When I heard the state legislature was going into special session this week, I assumed that they would at least discuss adding two justices to the state Supreme Court. Republican Justice Bob Edmunds lost his reelection bid to Democrat Mike Morgan, so when the new court is seated it will have a four-to-three Democratic majority.

The Republican legislature has the power to expand the court to have a Republican majority, so I assumed they would. However, having talked to a number of legislators and listened to interviews with some of the leadership, it appears that isn’t even being considered at this point.

The legislature must have something up its sleeve because the leadership doesn’t want everything they do overturned by the court. The North Carolina legislature created this problem by not making the Supreme Court races partisan.


If you haven’t gotten out and walked around at night, away from city lights this week, you’ve missed the brightest part of this lunar cycle, but it’s still worth going out. The moon this week has been incredibly bright. My faithful companion and I have had a great time wandering around. She didn’t even complain when I started singing “Moon Shadow.”

On Dec. 13, the moon was full and it was a super moon, which occurs when the moon is closest to Earth in its orbit. It was not as bright as the full moon in November but was 30 percent brighter than a full moon when the moon is at the farthest point away from Earth on its orbit.

It’s not too late to enjoy it, but it won’t be quite as bright as it was.


I’m almost where I want to be with The New York Times subscription services. We left half-price deals behind and are now moving into the “pay us something and we will start delivering the paper to your house again” portion of the negotiations.

Newspapers can actually do this and make money because their advertising rates are based on paid circulation. As long as you pay something you get counted in the paid circulation category. But I want to move beyond that into the “they pay me” category. I haven’t gotten there yet, but I think they are softening and soon I may convince them to pay me for the privilege of throwing a newspaper in my driveway every day.

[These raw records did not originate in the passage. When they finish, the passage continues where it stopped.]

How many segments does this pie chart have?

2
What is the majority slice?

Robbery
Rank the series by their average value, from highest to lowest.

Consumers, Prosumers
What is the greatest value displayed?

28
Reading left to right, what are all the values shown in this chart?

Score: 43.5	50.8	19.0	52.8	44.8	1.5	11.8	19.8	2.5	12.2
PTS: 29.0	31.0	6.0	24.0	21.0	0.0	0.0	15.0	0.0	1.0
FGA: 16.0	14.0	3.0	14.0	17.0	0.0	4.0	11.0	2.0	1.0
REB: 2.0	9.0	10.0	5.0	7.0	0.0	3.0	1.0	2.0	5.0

I don’t think it’s a surprise that the surgeon general is reporting that e-cigs may not be as good for you as an apple a day. But if the government cranks down the regulations and makes e-cigs more expensive and harder to buy, then smokers, particularly young people, are going to go back to regular cigarettes, which are much worse for them then e-cigs.

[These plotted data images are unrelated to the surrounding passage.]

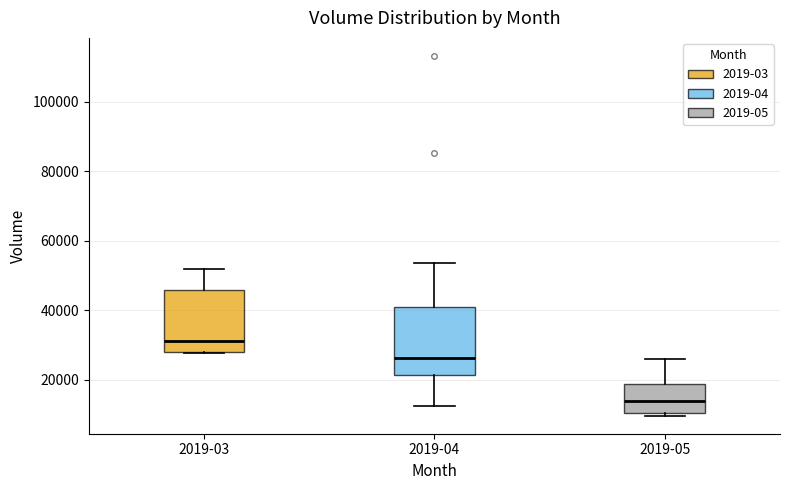

Which box's median line is the lowest?

2019-05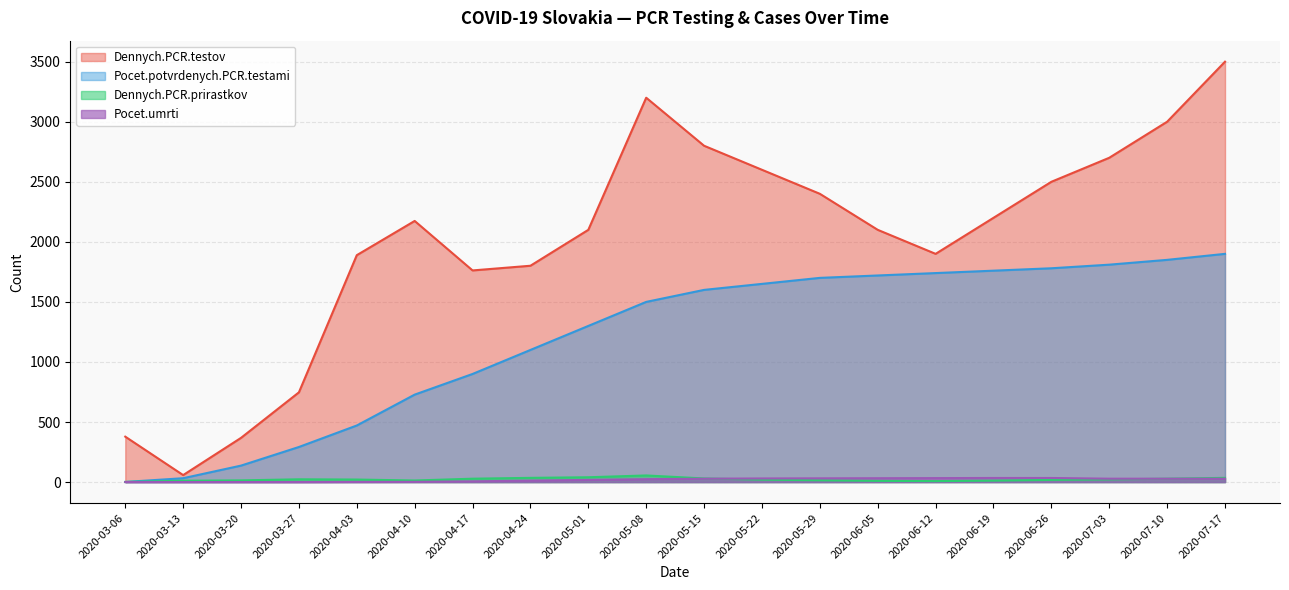

The value of Pocet.umrti at 2020-05-22 is 30. True or false?

True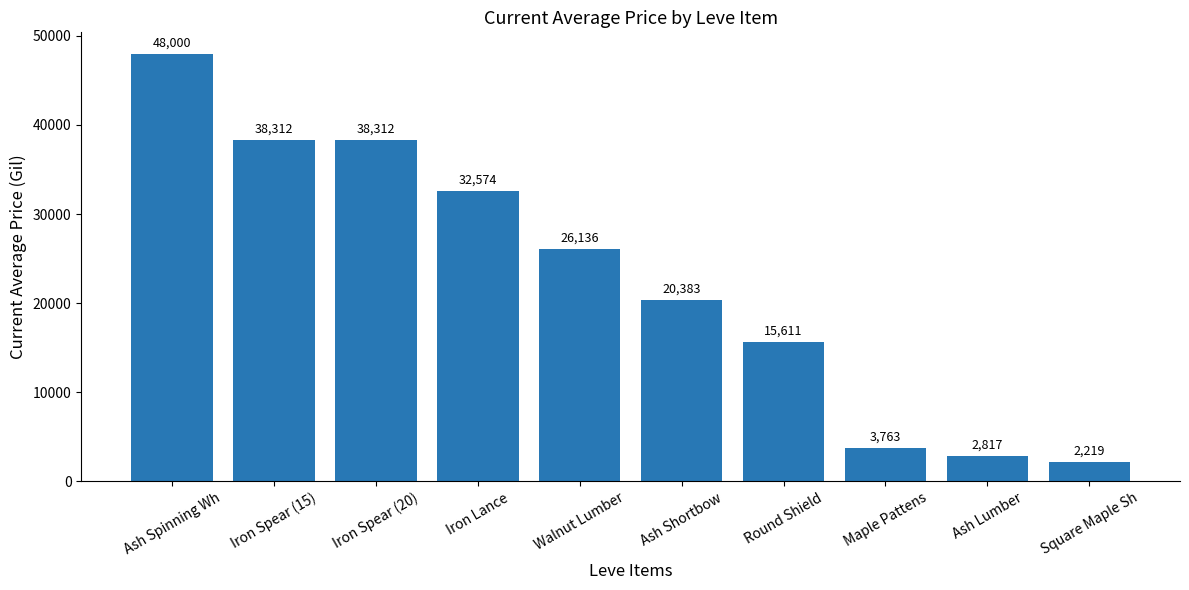

What is the label of the 4th bar from the left?

Iron Lance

Sometimes it makes sense to consider the alternatives. It is not a reasonable alternative to assume that no one will use nicotine at all if e-cigs are made more difficult to obtain. Nicotine has been an immensely popular drug ever since it was discovered. It seems from a public health standpoint that cigarettes should be expensive and nicotine in e-cigs and other forms should be as cheap as possible.

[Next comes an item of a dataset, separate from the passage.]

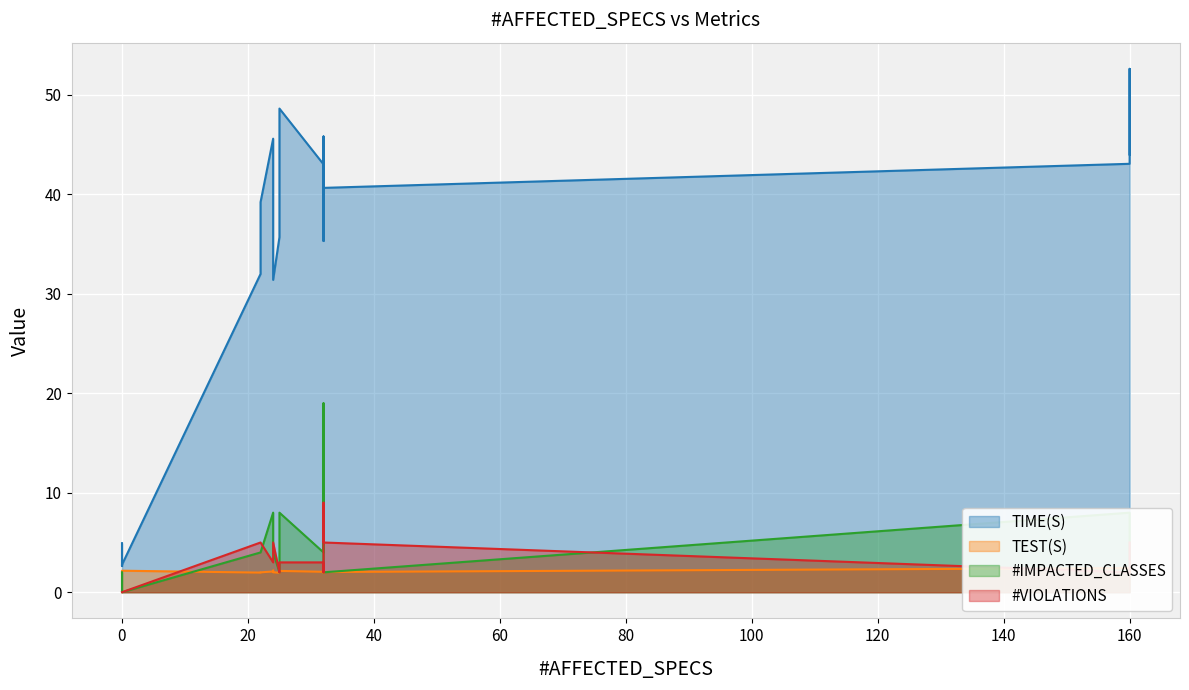

At how many categories does at least one series exceed 25?

17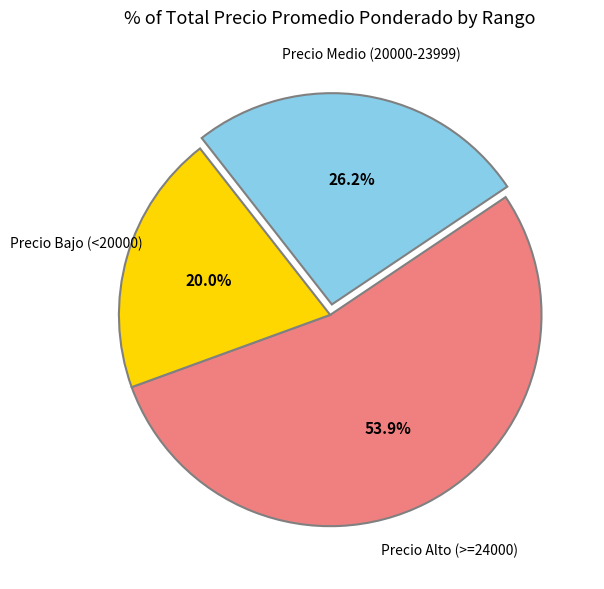

Is there a majority slice in this chart?

Yes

Greensboro should launch some kind of protest against the protestors who claim oil and gas pipelines will ruin their communities. If oil and gas pipelines ruin communities then Greensboro has been ruined for decades because we have three major oil and gas pipelines that run right through the city.

Most people have no idea where those lines are, but we recently found out just how critical they are when they had to shut one of the lines down and we immediately had a gas shortage.

The truth about the lines seems to be that it’s a little messy and inconvenient getting them built, but once they are in place, most people don’t notice them anymore.


The shortest day of the year is next week and it can’t come soon enough for me. I don’t know how our friends and neighbors to the north, where the days are even shorter, survive. It does amaze me that this time of year, to get in a good walk before dark with my faithful companion, we have to leave the house by 3:15.